Whether patients with resectable disease should have surgery up front and then receive chemotherapy remains controversial, and I’ve seen a fair amount about it in the literature with commentary by Nick Petrelli and others. The general belief is, if you will, that the EORTC study was a proof-of-principle trial showing that some systemic therapy is better than surgery alone, but it didn’t establish neoadjuvant therapy as a treatment standard.

In the Journal of Clinical Oncology, a combined analysis was published of two trials evaluating postoperative 5-FU and leucovorin. Neither reached final accrual, but the data were virtually superimposable with the neoadjuvant study data. Therefore, many of us take patients with resectable disease to the operating room first and then administer postoperative chemotherapy.

Now the interesting issue that remains is what to treat the patient postoperatively. If this patient had not already received chemotherapy, we probably would have administered up to 12 cycles of postoperative FOLFOX. However, she had residual neuropathy secondary to this regimen and we didn’t want to worsen her quality of life. So, in this case one might ask, why not administer FOLFIRI? The problem is that FOLFIRI was used in the PETTAC-3 trial for Stage III disease and it was a negative study. It’s never been published, but hopefully it will be soon.
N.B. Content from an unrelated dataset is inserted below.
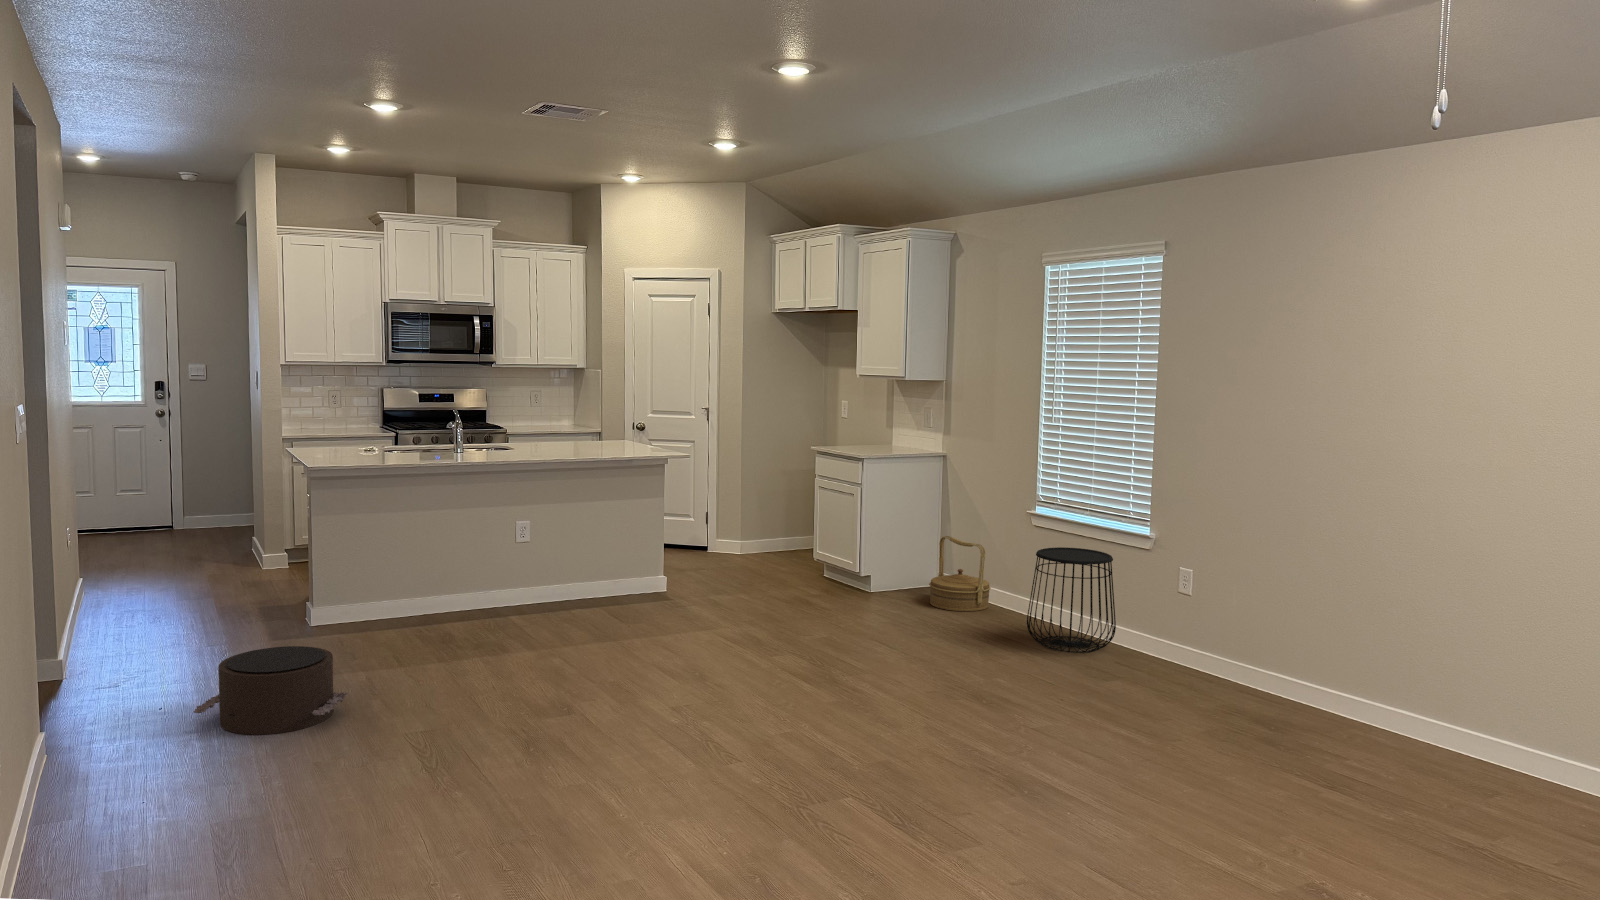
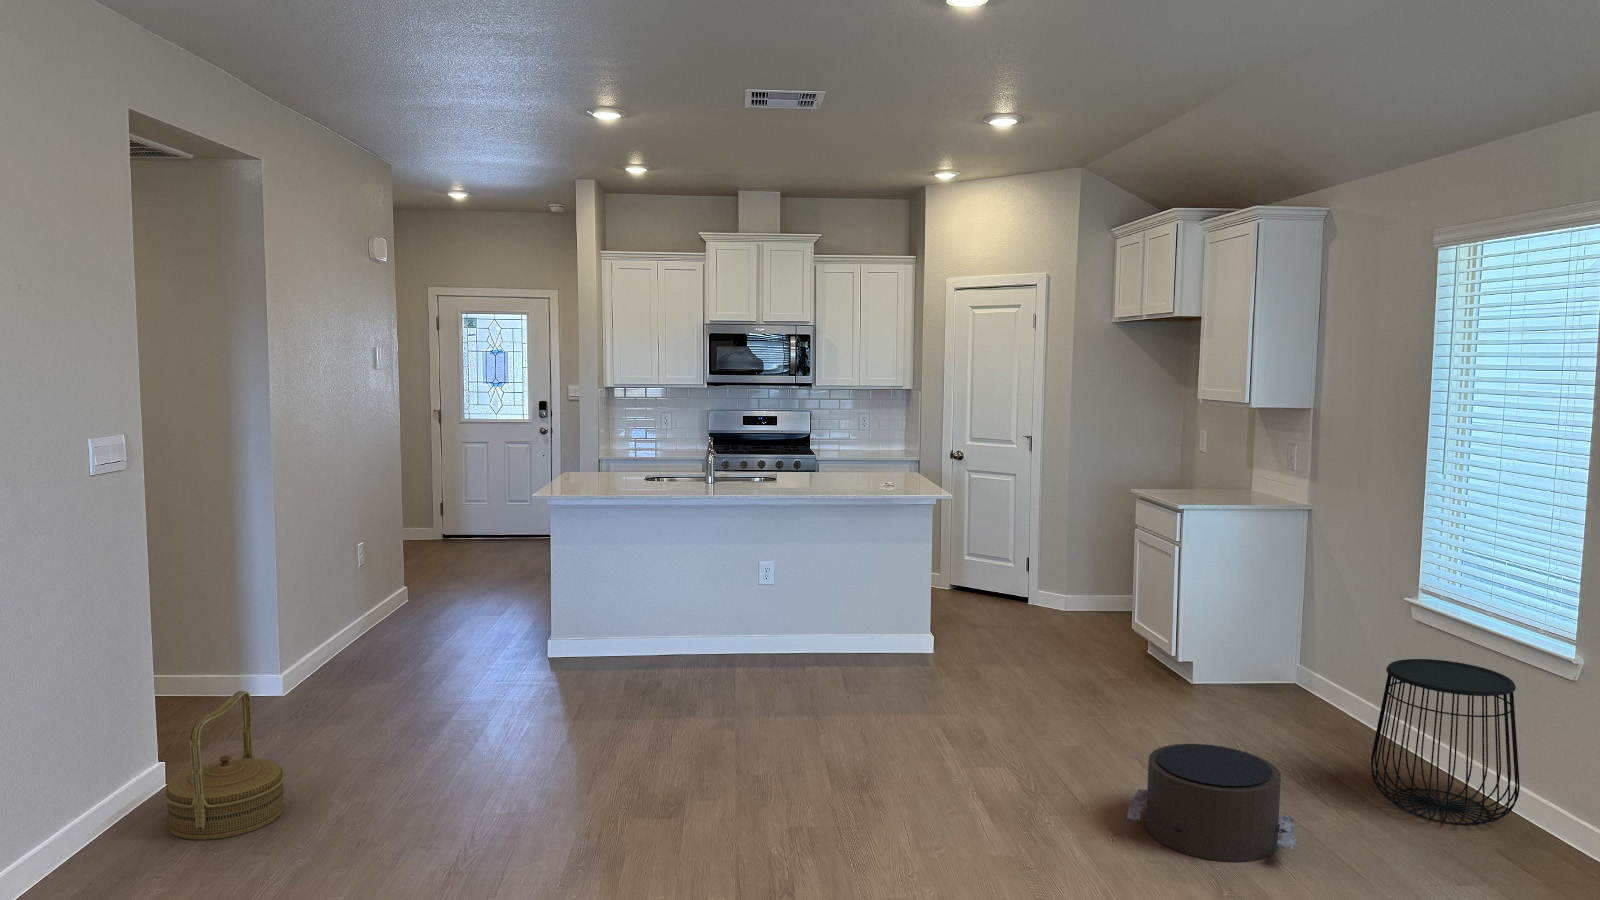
woven basket: present [929,536,991,611] -> present [164,691,285,840]
pouf: present [193,646,347,735] -> present [1127,744,1297,862]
The ACCORD trial in high-risk Stage III colon cancer was a negative trial for FOLFIRI as well. Also, a study presented at ASCO in 2008, but not published, compared LV/5-FU-2 versus FOLFIRI after liver resection and showed no benefit. They observed a slight delay up to one year, at which point the curves came together.

We would have treated with LV/5-FU-2, but the port had been removed and she simply didn’t want to return to the pump. So we treated with capecitabine in a manner similar to the X-ACT trial, the Phase III study comparing capecitabine with standard intravenous 5-FU/LV in the adjuvant treatment of early stage colon cancer.